▸ Directions for this task
Pictures stay out, but every line of the data is copied exactly.

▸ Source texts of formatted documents
Content starts

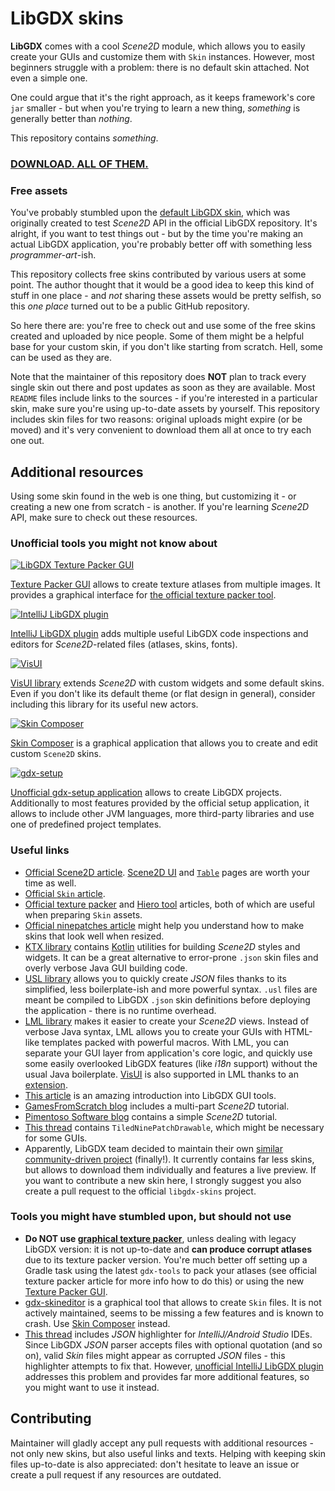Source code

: # LibGDX skins

**LibGDX** comes with a cool *Scene2D* module, which allows you to easily create your GUIs and customize them with `Skin`
instances. However, most beginners struggle with a problem: there is no default skin attached. Not even a simple one.

One could argue that it's the right approach, as it keeps framework's core `jar` smaller - but when you're trying to
learn a new thing, *something* is generally better than *nothing*.

This repository contains *something*.

### [**DOWNLOAD. ALL OF THEM.**](https://github.com/czyzby/gdx-skins/archive/master.zip)

### Free assets

You've probably stumbled upon the [default LibGDX skin](default), which was originally created to test *Scene2D* API in
the official LibGDX repository. It's alright, if you want to test things out - but by the time you're making an actual
LibGDX application, you're probably better off with something less *programmer-art*-ish.

This repository collects free skins contributed by various users at some point. The author thought that it would be
a good idea to keep this kind of stuff in one place - and *not* sharing these assets would be pretty selfish, so this
*one place* turned out to be a public GitHub repository.

So here there are: you're free to check out and use some of the free skins created and uploaded by nice people. Some of
them might be a helpful base for your custom skin, if you don't like starting from scratch. Hell, some can be used as
they are.

Note that the maintainer of this repository does **NOT** plan to track every single skin out there and post updates as
soon as they are available. Most `README` files include links to the sources - if you're interested in a particular
skin, make sure you're using up-to-date assets by yourself. This repository includes skin files for two reasons:
original uploads might expire (or be moved) and it's very convenient to download them all at once to try each one out.

## Additional resources

Using some skin found in the web is one thing, but customizing it - or creating a new one from scratch - is another.
If you're learning *Scene2D* API, make sure to check out these resources.

### Unofficial tools you might not know about

[![LibGDX Texture Packer GUI](.github/images/texture-packer.png)](https://github.com/crashinvaders/gdx-texture-packer-gui)

[Texture Packer GUI](https://github.com/crashinvaders/gdx-texture-packer-gui) allows to create texture atlases from
multiple images. It provides a graphical interface for [the official texture packer tool](https://github.com/libgdx/libgdx/wiki/Texture-packer).

[![IntelliJ LibGDX plugin](.github/images/intellij-plugin.png)](https://github.com/BlueBoxWare/LibGDXPlugin)

[IntelliJ LibGDX plugin](https://github.com/BlueBoxWare/LibGDXPlugin) adds multiple useful LibGDX code inspections and
editors for *Scene2D*-related files (atlases, skins, fonts).

[![VisUI](.github/images/vis-ui.png)](https://github.com/kotcrab/vis-editor/wiki/VisUI)

[VisUI library](https://github.com/kotcrab/vis-editor/wiki/VisUI) extends *Scene2D* with custom widgets and some default
skins. Even if you don't like its default theme (or flat design in general), consider including this library for its
useful new actors.

[![Skin Composer](.github/images/skin-composer.png)](https://github.com/raeleus/skin-composer)

[Skin Composer](https://github.com/raeleus/skin-composer) is a graphical application that allows you to create and edit
custom `Scene2D` skins.

[![gdx-setup](.github/images/gdx-setup.png)](https://github.com/czyzby/gdx-setup)

[Unofficial gdx-setup application](https://github.com/czyzby/gdx-setup) allows to create LibGDX projects. Additionally
to most features provided by the official setup application, it allows to include other JVM languages, more third-party
libraries and use one of predefined project templates.

### Useful links

- [Official Scene2D article](https://github.com/libgdx/libgdx/wiki/Scene2d).
[Scene2D UI](https://github.com/libgdx/libgdx/wiki/Scene2d.ui) and [`Table`](https://github.com/libgdx/libgdx/wiki/Table)
pages are worth your time as well.
- [Official `Skin` article](https://github.com/libgdx/libgdx/wiki/Skin).
- [Official texture packer](https://github.com/libgdx/libgdx/wiki/Texture-packer) and
[Hiero tool](https://github.com/libgdx/libgdx/wiki/Hiero) articles, both of which are useful when preparing `Skin` assets. 
- [Official ninepatches article](https://github.com/libgdx/libgdx/wiki/Ninepatches) might help you understand how to
make skins that look well when resized.
- [KTX library](https://github.com/libktx/ktx) contains [Kotlin](http://kotlinlang.org/) utilities for building
*Scene2D* styles and widgets. It can be a great alternative to error-prone `.json` skin files and overly verbose Java
GUI building code.
- [USL library](https://github.com/kotcrab/vis-editor/wiki/USL) allows you to quickly create *JSON* files thanks to its
simplified, less boilerplate-ish and more powerful syntax. `.usl` files are meant be compiled to LibGDX `.json` skin
definitions before deploying the application - there is no runtime overhead.
- [LML library](https://github.com/czyzby/gdx-lml/tree/master/lml) makes it easier to create your *Scene2D* views.
Instead of verbose Java syntax, LML allows you to create your GUIs with HTML-like templates packed with powerful macros.
With LML, you can separate your GUI layer from application's core logic, and quickly use some easily overlooked LibGDX
features (like *i18n* support) without the usual Java boilerplate. [VisUI](https://github.com/kotcrab/vis-editor/wiki/VisUI)
is also supported in LML thanks to an [extension](https://github.com/czyzby/gdx-lml/tree/master/lml-vis).
- [This article](https://rskupnik.github.io/libgdx-ui-overview) is an amazing introduction into LibGDX GUI tools.
- [GamesFromScratch blog](http://www.gamefromscratch.com/post/2013/11/27/LibGDX-Tutorial-9-Scene2D-Part-1.aspx) includes
a multi-part *Scene2D* tutorial.
- [Pimentoso Software blog](http://pimentoso.blogspot.com/2013/04/libgdx-scene2d-skin-quick-tutorial.html) contains
a simple *Scene2D* tutorial.
- [This thread](http://www.badlogicgames.com/forum/viewtopic.php?f=17&t=22075) contains `TiledNinePatchDrawable`, which
might be necessary for some GUIs.
- Apparently, LibGDX team decided to maintain their own [similar community-driven project](https://github.com/libgdx/libgdx-skins)
 (finally!). It currently contains far less skins, but allows to download them individually and features a live preview.
 If you want to contribute a new skin here, I strongly suggest you also create a pull request to the official
 `libgdx-skins` project. 

### Tools you might have stumbled upon, but should not use

- **Do NOT use [graphical texture packer](https://code.google.com/archive/p/libgdx-texturepacker-gui/)**, unless dealing
with legacy LibGDX version: it is not up-to-date and **can produce corrupt atlases** due to its texture packer version.
You're much better off setting up a Gradle task using the latest `gdx-tools` to pack your atlases (see official texture
packer article for more info how to do this) or using the new [Texture Packer GUI](https://github.com/crashinvaders/gdx-texture-packer-gui).
- [gdx-skineditor](https://github.com/cobolfoo/gdx-skineditor) is a graphical tool that allows to create `Skin` files.
It is not actively maintained, seems to be missing a few features and is known to crash. Use [Skin Composer](https://github.com/raeleus/skin-composer)
instead.
- [This thread](http://www.badlogicgames.com/forum/viewtopic.php?f=17&t=15209) includes *JSON* highlighter for
*IntelliJ/Android Studio* IDEs. Since LibGDX *JSON* parser accepts files with optional quotation (and so on), valid
*Skin* files might appear as corrupted *JSON* files - this highlighter attempts to fix that. However,
[unofficial IntelliJ LibGDX plugin](https://github.com/BlueBoxWare/LibGDXPlugin) addresses this problem and provides
far more additional features, so you might want to use it instead.

## Contributing

Maintainer will gladly accept any pull requests with additional resources - not only new skins, but also useful links
and texts. Helping with keeping skin files up-to-date is also appreciated: don't hesitate to leave an issue or create
a pull request if any resources are outdated.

Content ends

▸ Exercise result
Source code

: # LibGDX skins

**LibGDX** comes with a cool *Scene2D* module, which allows you to easily create your GUIs and customize them with `Skin`
instances. However, most beginners struggle with a problem: there is no default skin attached. Not even a simple one.

One could argue that it's the right approach, as it keeps framework's core `jar` smaller - but when you're trying to
learn a new thing, *something* is generally better than *nothing*.

This repository contains *something*.

### [**DOWNLOAD. ALL OF THEM.**](https://github.com/czyzby/gdx-skins/archive/master.zip)

### Free assets

You've probably stumbled upon the [default LibGDX skin](default), which was originally created to test *Scene2D* API in
the official LibGDX repository. It's alright, if you want to test things out - but by the time you're making an actual
LibGDX application, you're probably better off with something less *programmer-art*-ish.

This repository collects free skins contributed by various users at some point. The author thought that it would be
a good idea to keep this kind of stuff in one place - and *not* sharing these assets would be pretty selfish, so this
*one place* turned out to be a public GitHub repository.

So here there are: you're free to check out and use some of the free skins created and uploaded by nice people. Some of
them might be a helpful base for your custom skin, if you don't like starting from scratch. Hell, some can be used as
they are.

Note that the maintainer of this repository does **NOT** plan to track every single skin out there and post updates as
soon as they are available. Most `README` files include links to the sources - if you're interested in a particular
skin, make sure you're using up-to-date assets by yourself. This repository includes skin files for two reasons:
original uploads might expire (or be moved) and it's very convenient to download them all at once to try each one out.

## Additional resources

Using some skin found in the web is one thing, but customizing it - or creating a new one from scratch - is another.
If you're learning *Scene2D* API, make sure to check out these resources.

### Unofficial tools you might not know about

[![LibGDX Texture Packer GUI](.github/images/texture-packer.png)](https://github.com/crashinvaders/gdx-texture-packer-gui)

[Texture Packer GUI](https://github.com/crashinvaders/gdx-texture-packer-gui) allows to create texture atlases from
multiple images. It provides a graphical interface for [the official texture packer tool](https://github.com/libgdx/libgdx/wiki/Texture-packer).

[![IntelliJ LibGDX plugin](.github/images/intellij-plugin.png)](https://github.com/BlueBoxWare/LibGDXPlugin)

[IntelliJ LibGDX plugin](https://github.com/BlueBoxWare/LibGDXPlugin) adds multiple useful LibGDX code inspections and
editors for *Scene2D*-related files (atlases, skins, fonts).

[![VisUI](.github/images/vis-ui.png)](https://github.com/kotcrab/vis-editor/wiki/VisUI)

[VisUI library](https://github.com/kotcrab/vis-editor/wiki/VisUI) extends *Scene2D* with custom widgets and some default
skins. Even if you don't like its default theme (or flat design in general), consider including this library for its
useful new actors.

[![Skin Composer](.github/images/skin-composer.png)](https://github.com/raeleus/skin-composer)

[Skin Composer](https://github.com/raeleus/skin-composer) is a graphical application that allows you to create and edit
custom `Scene2D` skins.

[![gdx-setup](.github/images/gdx-setup.png)](https://github.com/czyzby/gdx-setup)

[Unofficial gdx-setup application](https://github.com/czyzby/gdx-setup) allows to create LibGDX projects. Additionally
to most features provided by the official setup application, it allows to include other JVM languages, more third-party
libraries and use one of predefined project templates.

### Useful links

- [Official Scene2D article](https://github.com/libgdx/libgdx/wiki/Scene2d).
[Scene2D UI](https://github.com/libgdx/libgdx/wiki/Scene2d.ui) and [`Table`](https://github.com/libgdx/libgdx/wiki/Table)
pages are worth your time as well.
- [Official `Skin` article](https://github.com/libgdx/libgdx/wiki/Skin).
- [Official texture packer](https://github.com/libgdx/libgdx/wiki/Texture-packer) and
[Hiero tool](https://github.com/libgdx/libgdx/wiki/Hiero) articles, both of which are useful when preparing `Skin` assets. 
- [Official ninepatches article](https://github.com/libgdx/libgdx/wiki/Ninepatches) might help you understand how to
make skins that look well when resized.
- [KTX library](https://github.com/libktx/ktx) contains [Kotlin](http://kotlinlang.org/) utilities for building
*Scene2D* styles and widgets. It can be a great alternative to error-prone `.json` skin files and overly verbose Java
GUI building code.
- [USL library](https://github.com/kotcrab/vis-editor/wiki/USL) allows you to quickly create *JSON* files thanks to its
simplified, less boilerplate-ish and more powerful syntax. `.usl` files are meant be compiled to LibGDX `.json` skin
definitions before deploying the application - there is no runtime overhead.
- [LML library](https://github.com/czyzby/gdx-lml/tree/master/lml) makes it easier to create your *Scene2D* views.
Instead of verbose Java syntax, LML allows you to create your GUIs with HTML-like templates packed with powerful macros.
With LML, you can separate your GUI layer from application's core logic, and quickly use some easily overlooked LibGDX
features (like *i18n* support) without the usual Java boilerplate. [VisUI](https://github.com/kotcrab/vis-editor/wiki/VisUI)
is also supported in LML thanks to an [extension](https://github.com/czyzby/gdx-lml/tree/master/lml-vis).
- [This article](https://rskupnik.github.io/libgdx-ui-overview) is an amazing introduction into LibGDX GUI tools.
- [GamesFromScratch blog](http://www.gamefromscratch.com/post/2013/11/27/LibGDX-Tutorial-9-Scene2D-Part-1.aspx) includes
a multi-part *Scene2D* tutorial.
- [Pimentoso Software blog](http://pimentoso.blogspot.com/2013/04/libgdx-scene2d-skin-quick-tutorial.html) contains
a simple *Scene2D* tutorial.
- [This thread](http://www.badlogicgames.com/forum/viewtopic.php?f=17&t=22075) contains `TiledNinePatchDrawable`, which
might be necessary for some GUIs.
- Apparently, LibGDX team decided to maintain their own [similar community-driven project](https://github.com/libgdx/libgdx-skins)
 (finally!). It currently contains far less skins, but allows to download them individually and features a live preview.
 If you want to contribute a new skin here, I strongly suggest you also create a pull request to the official
 `libgdx-skins` project. 

### Tools you might have stumbled upon, but should not use

- **Do NOT use [graphical texture packer](https://code.google.com/archive/p/libgdx-texturepacker-gui/)**, unless dealing
with legacy LibGDX version: it is not up-to-date and **can produce corrupt atlases** due to its texture packer version.
You're much better off setting up a Gradle task using the latest `gdx-tools` to pack your atlases (see official texture
packer article for more info how to do this) or using the new [Texture Packer GUI](https://github.com/crashinvaders/gdx-texture-packer-gui).
- [gdx-skineditor](https://github.com/cobolfoo/gdx-skineditor) is a graphical tool that allows to create `Skin` files.
It is not actively maintained, seems to be missing a few features and is known to crash. Use [Skin Composer](https://github.com/raeleus/skin-composer)
instead.
- [This thread](http://www.badlogicgames.com/forum/viewtopic.php?f=17&t=15209) includes *JSON* highlighter for
*IntelliJ/Android Studio* IDEs. Since LibGDX *JSON* parser accepts files with optional quotation (and so on), valid
*Skin* files might appear as corrupted *JSON* files - this highlighter attempts to fix that. However,
[unofficial IntelliJ LibGDX plugin](https://github.com/BlueBoxWare/LibGDXPlugin) addresses this problem and provides
far more additional features, so you might want to use it instead.

## Contributing

Maintainer will gladly accept any pull requests with additional resources - not only new skins, but also useful links
and texts. Helping with keeping skin files up-to-date is also appreciated: don't hesitate to leave an issue or create
a pull request if any resources are outdated.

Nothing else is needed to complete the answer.